§ **Action item**
Print all of the data below exactly as it appears, leaving out every image.

§ **Data to process**
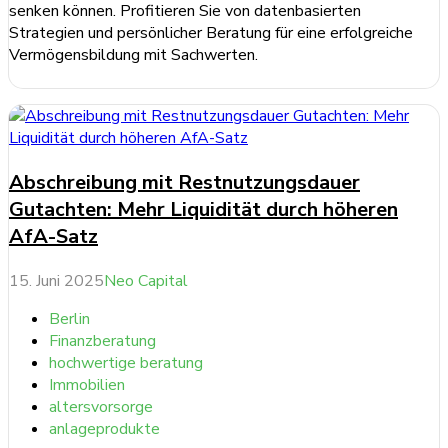
senken können. Profitieren Sie von datenbasierten
Strategien und persönlicher Beratung für eine erfolgreiche
Vermögensbildung mit Sachwerten.
weiterlesen ...
Abschreibung mit Restnutzungsdauer
Gutachten: Mehr Liquidität durch höheren
AfA-Satz
15. Juni 2025
Neo Capital
Berlin
Finanzberatung
hochwertige beratung
Immobilien
altersvorsorge
anlageprodukte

§ **Response for this exercise**
senken können. Profitieren Sie von datenbasierten
Strategien und persönlicher Beratung für eine erfolgreiche
Vermögensbildung mit Sachwerten.
weiterlesen ...
Abschreibung mit Restnutzungsdauer
Gutachten: Mehr Liquidität durch höheren
AfA-Satz
15. Juni 2025
Neo Capital
Berlin
Finanzberatung
hochwertige beratung
Immobilien
altersvorsorge
anlageprodukte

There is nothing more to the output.